What's wrong with assembly? What's wrong with aligning a pointer and turning the sanitizer off if need be? If you're making machine specific assumptions then you should be programming against the machine rather than the language.
Assembly is a good fallback, but it requires that individual programmers special-case individual architectures (thus each likely ending up with an incomplete list, and definitely incomplete as soon as it stops being updated) instead of having a standard thing everyone can rely on and the compiler/sanitizers could actually understand, and which automatically extends to more architectures.
Not using sanitizers is, of course, an option, but, as should be obvious, is very much not optimal. Having a single "questionable" operation in one place does not mean that the programmer intends for the entire function or program to be all "programmed against the machine"; the rest of the code, and, to an extent, even the fancy operation in question, could still very much benefit from regular language tooling.
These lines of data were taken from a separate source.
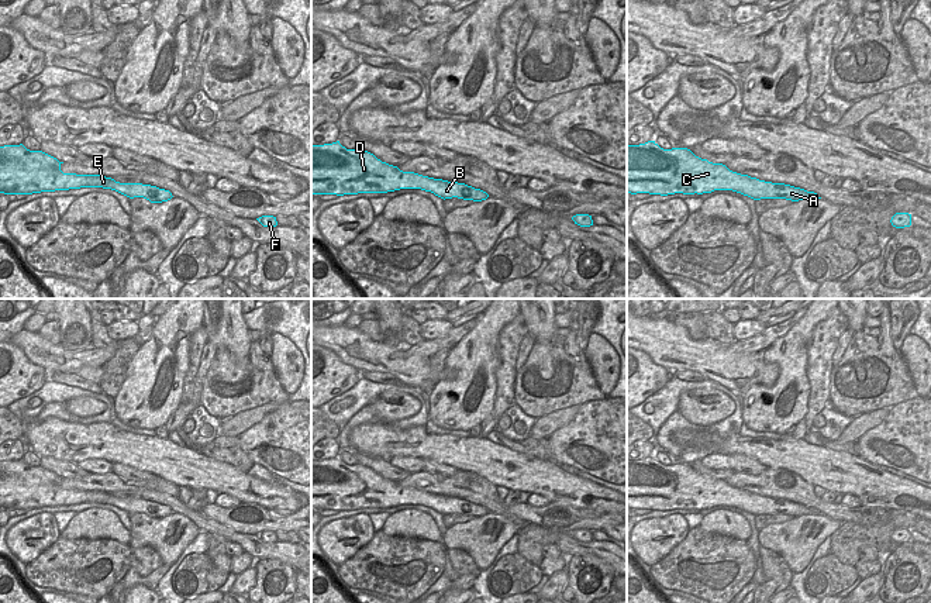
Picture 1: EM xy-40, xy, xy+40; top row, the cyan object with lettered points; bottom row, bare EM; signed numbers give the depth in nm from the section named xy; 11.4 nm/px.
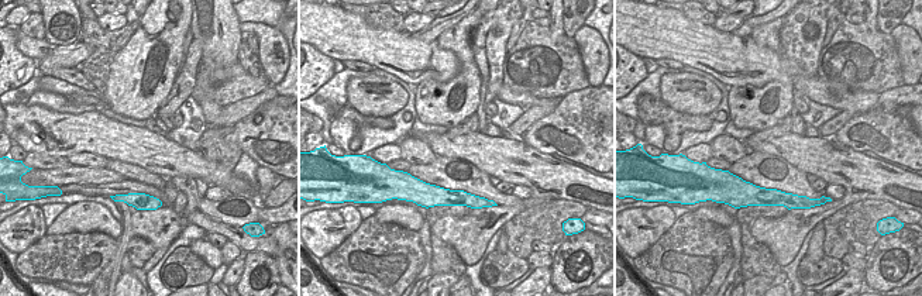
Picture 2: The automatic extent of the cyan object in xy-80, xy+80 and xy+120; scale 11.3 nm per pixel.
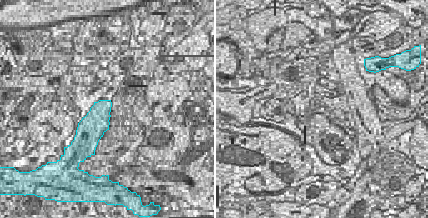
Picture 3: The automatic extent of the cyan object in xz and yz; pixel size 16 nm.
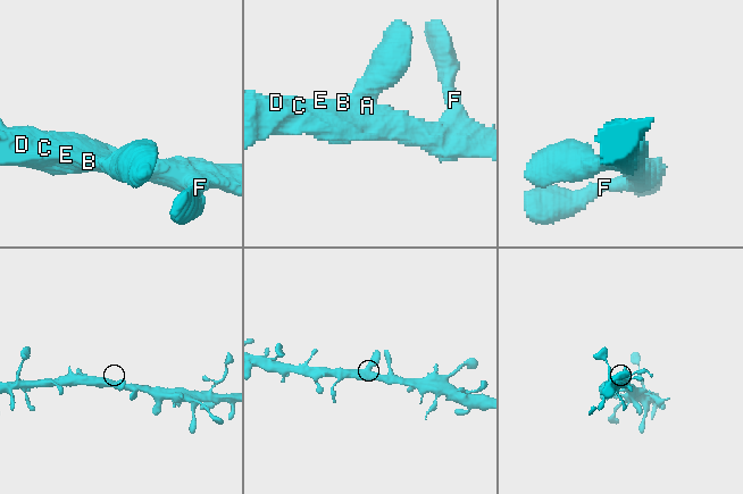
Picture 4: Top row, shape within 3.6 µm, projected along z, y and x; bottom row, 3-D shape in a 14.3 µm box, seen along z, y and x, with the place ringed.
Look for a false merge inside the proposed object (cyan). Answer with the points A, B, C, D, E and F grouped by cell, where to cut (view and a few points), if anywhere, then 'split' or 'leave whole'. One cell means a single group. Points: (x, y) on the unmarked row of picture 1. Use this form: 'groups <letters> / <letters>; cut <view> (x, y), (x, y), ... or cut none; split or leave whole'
groups A B C D E F; cut none; leave whole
Such operations needn't even be machine-specific.
"try loading N bytes, accepting garbage out-of-bounds; return None if cannot be done without potentially faulting" says and requires nothing about the architecture, and is implementable everywhere (even if as always returning None).
Aligning pointers is another option, but is fundamentally in no way different from the memory-protection-boundary-based version in how much it relies on hardware specifics, and compiler/language builtins could still be made that allow for sanitizer-friendly usage. It might be more or less efficient depending on use-case, both are useful to have.
Of course, the best option would be that malloc, the linker, etc work together to guarantee at least N bytes of addressable memory past all user-accessible pointers, at which point architecture specifics completely stop mattering. This needn't change any behavior around sanitizers or regular loads; all it'd mean is that the "load N bytes with trailing garbage" operation can always succeed. Sanitizers could error on said op reading outside of the guaranteed readability size, and regular loads of course continue erroring on any out-of-bounds read. Compilers could even use this guarantee themselves to emit unmasked loads for loop tails.
That said, clang's MemorySanitizer, and, similarly, valgrind, could still produce errors via tracking which bytes are undefined within registers; might be somewhat delayed between load and error, but still shouldn't allow such out-of-bound values to be used for much.
And, anyway, as this load would be a separate instruction/builtin (if so decided), UB of regular operations is unaffected. If the sanitizer in question doesn't track (partial) register definedness, it could just accept all of these explicitly-potentially-OoB loads; indeed not ideal, but the alternative is not being to write such performant code at all.
And there are already people doing this, just limited to doing so with data within a custom allocator. It would just be nice to have a mechanism to not be fully ruled out of using standard tooling at least for testing.